PASSAGE FOR REVIEW:
╭──

The Jesus Is Lord Church in London, formerly known as Christ Church, is a Jesus Is Lord and former Anglican church in London, Ontario, Canada. Built between 1862 and 1863 based on a design by William Robinson, shortly after the establishment of the Diocese of Huron, Christ Church was the second Anglican church to be built in the city. It operated for over a hundred and fifty years, closing in 2014 after the congregation had dwindled to 25 members.

The two-storey church is built in the High Victorian Gothic style with a wooden structure and white brick exterior. Its western face is marked by three lancet windows that are framed by buttresses that coincide with the inner structure. The shallow chancel, which includes a gallery and staircase, has three stained glass windows on its eastern wall. In 2007, the church was designated under the Ontario Heritage Act.

╰──

EXERCISE A: Do these statements agree with the passage about the London, Ontario church? Answer yes or no for each, quoting the deciding words of the passage. (i) The church was built between 1862 and 1863. (ii) The church closed after its congregation had dwindled to 50 members. (iii) The chancel has three stained glass windows on its western wall.

LISTED RECORDS:

╭──

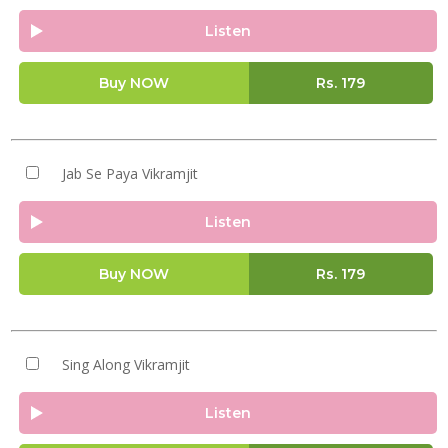
Listen
Buy NOW
Rs.
179
Jab Se Paya Vikramjit
Listen
Buy NOW
Rs.
179
Sing Along Vikramjit
Listen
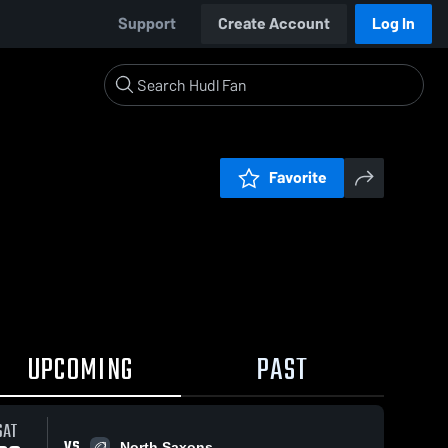
Support
Create Account
Log In
Favorite
UPCOMING
PAST
SAT
VS
North Saxons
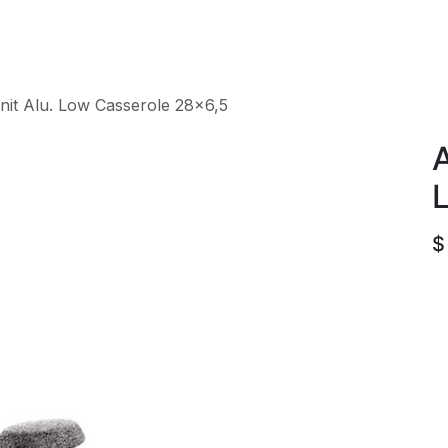
roducts
ACE international
Our Paint Studio
nit Alu. Low Casserole 28x6,5
A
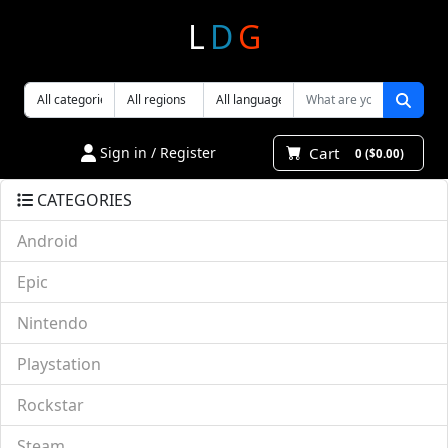
L
D
G
Cart
Sign in / Register
0 ($0.00)
CATEGORIES
Android
Epic
Nintendo
Playstation
Rockstar
Steam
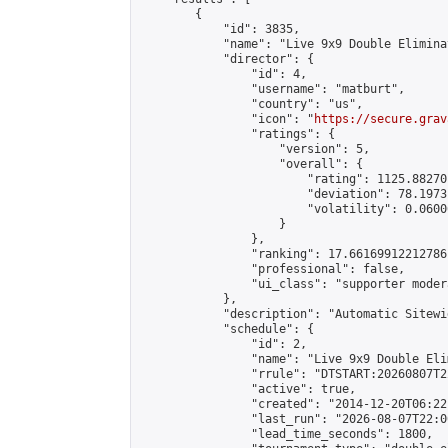
        {

            "id": 3835,

            "name": "Live 9x9 Double Elimina
            "director": {

                "id": 4,

                "username": "matburt",

                "country": "us",

                "icon": "
https://secure.grav
                "ratings": {

                    "version": 5,

                    "overall": {

                        "rating": 1125.88270
                        "deviation": 78.1973
                        "volatility": 0.0600
                    }

                },

                "ranking": 17.66169912212786,
                "professional": false,

                "ui_class": "supporter moder
            },

            "description": "Automatic Sitewi
            "schedule": {

                "id": 2,

                "name": "Live 9x9 Double Eli
                "rrule": "DTSTART:20260807T2
                "active": true,

                "created": "2014-12-20T06:22
                "last_run": "2026-08-07T22:0
                "lead_time_seconds": 1800,
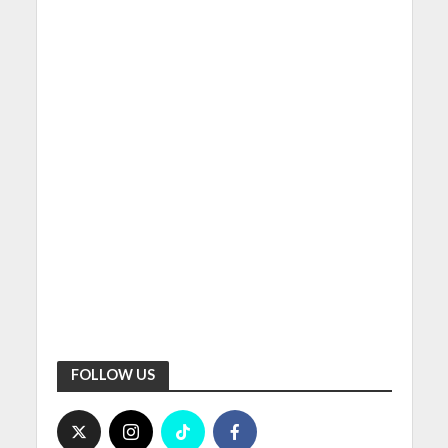
FOLLOW US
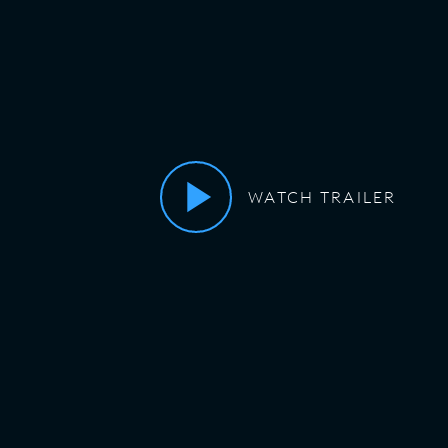
WATCH TRAILER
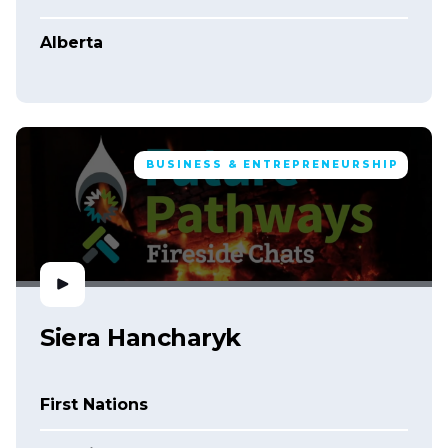
Alberta
BUSINESS & ENTREPRENEURSHIP
Siera Hancharyk
First Nations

╰──

EXERCISE B: Count the lines of the records that contain the string "Live", where case counts, and give only the number.

FINAL ANSWER A:
(i) Yes: "Built between 1862 and 1863"
(ii) No: "closing in 2014 after the congregation had dwindled to 25 members"
(iii) No: "has three stained glass windows on its eastern wall"

FINAL ANSWER B: 2